The problem here is that you have a family to feed and you are looking to get
out of a financial pit. I wouldn't suggest such a route (freelance web dev)
without a nest of savings to rely on.

I don't think you would benefit from posting your numbers. What freelance web
developers make is very personal. I have seen "internet marketers" post
monthly earnings on their sites but that seems less personal to me and these
people generally work for themselves (freelancers always have a boss... the
client.)

------
GoldenMonkey
Just Do It! Pound the pavement now for paying gigs! Freelancing is a
relationship business. Find your target market and start wining and dining
them.
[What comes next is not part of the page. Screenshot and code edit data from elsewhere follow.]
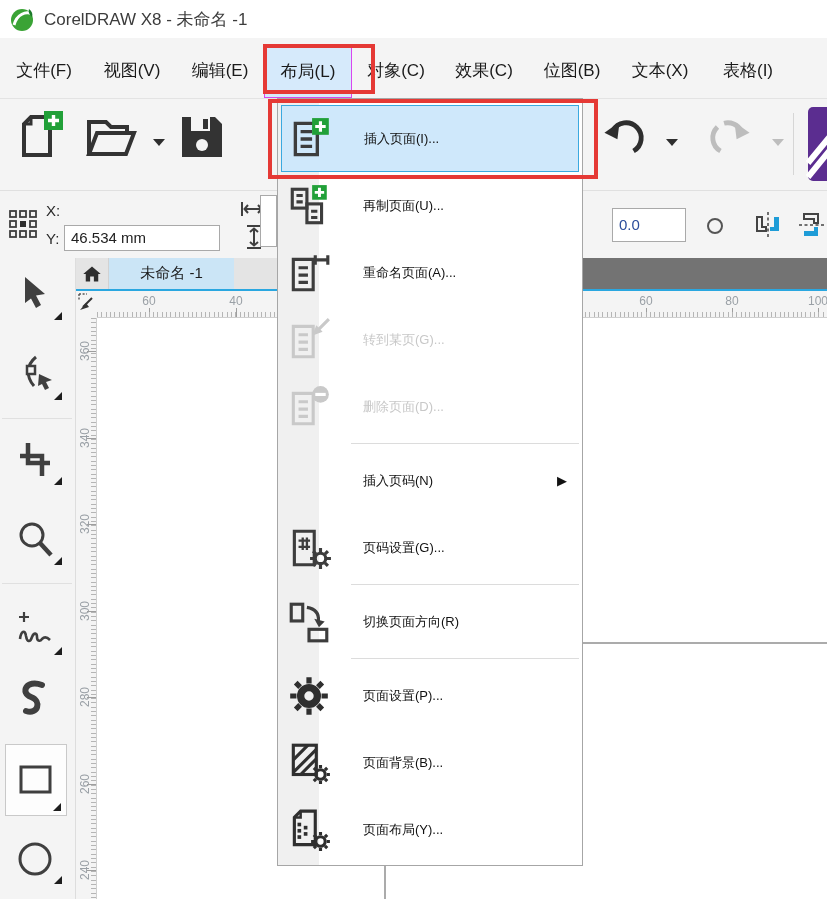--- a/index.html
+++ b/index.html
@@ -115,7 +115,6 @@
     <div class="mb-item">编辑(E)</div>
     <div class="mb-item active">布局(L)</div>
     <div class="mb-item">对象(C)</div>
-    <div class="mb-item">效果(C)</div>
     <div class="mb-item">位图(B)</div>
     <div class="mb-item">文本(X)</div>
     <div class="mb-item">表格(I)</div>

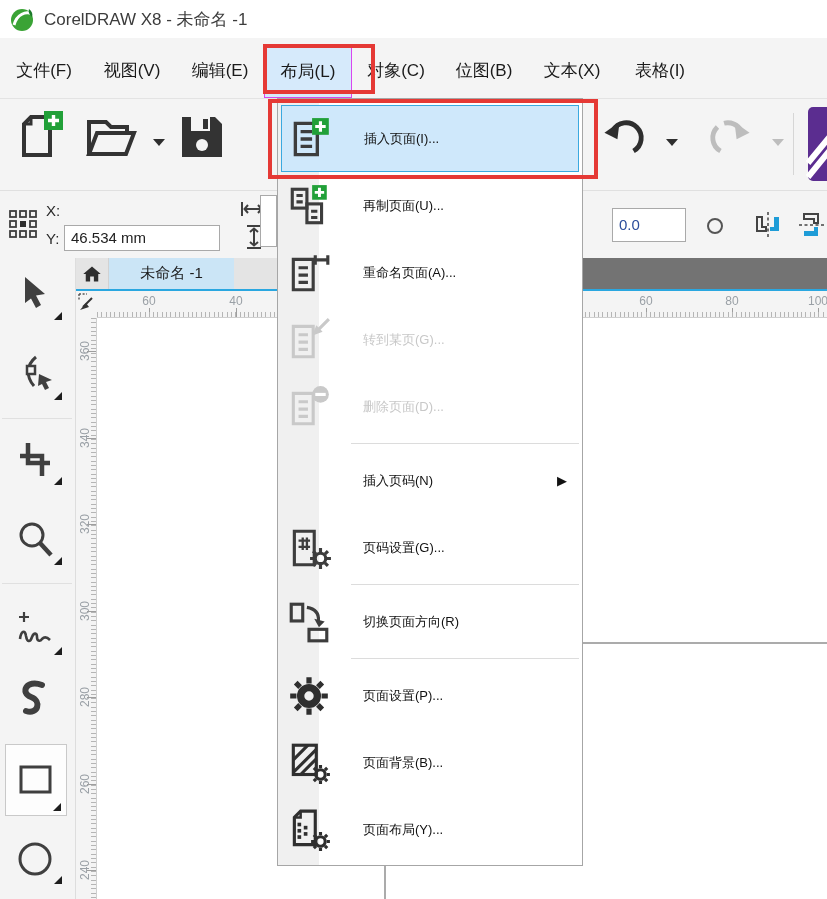--- a/index.html
+++ b/index.html
@@ -117,7 +117,6 @@
     <div class="mb-item">对象(C)</div>
     <div class="mb-item">位图(B)</div>
     <div class="mb-item">文本(X)</div>
-    <div class="mb-item">表格(I)</div>
   </div>
 
   <div class="toolbar">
Attend their events, speak at their events, write articles with
solutions to their problems, meet them, befriend them. 2-3 months is about as
long as it takes for the first gig to happen. As you continue the above
process, you'll continue to have customers. Ppl do business with those they
know, like, and trust. Deliver on time and within agreed upon terms. Be
responsive to your customers, return calls and emails on the same day. Start
at a lower hourly rate at first, to get your first paying customer, raise
rates for new ones if you can afford to lose the work. Most importantly, do
not waste time creating an ideal portfolio. Number one, find these potential
clients. Get those clients signed up, get that money coming in.

------
bhousel
> _I will post all small and big thing I have done that day, will place some
> ratings and charts of my performance and other things like that. I will post
> where I sent my previous works, where I applied as a candidate for a job,
> what design and development works I have done, what projects I have been
> involved in._

This feels like a terrible idea to me. I've been consulting for a while and
the last person that clients want is to hire someone who 1. can't make
decisions without asking the Internet for help, and 2. puts all the tiny
details about their work out there for the public to see.

Do not do this.

I think you should go buy Gerald Weinberg's "Secrets of Consulting" now - it's
a quick read. Freelance/consulting work is about solving other people's
problems, not putting your own problems out there for other people to solve.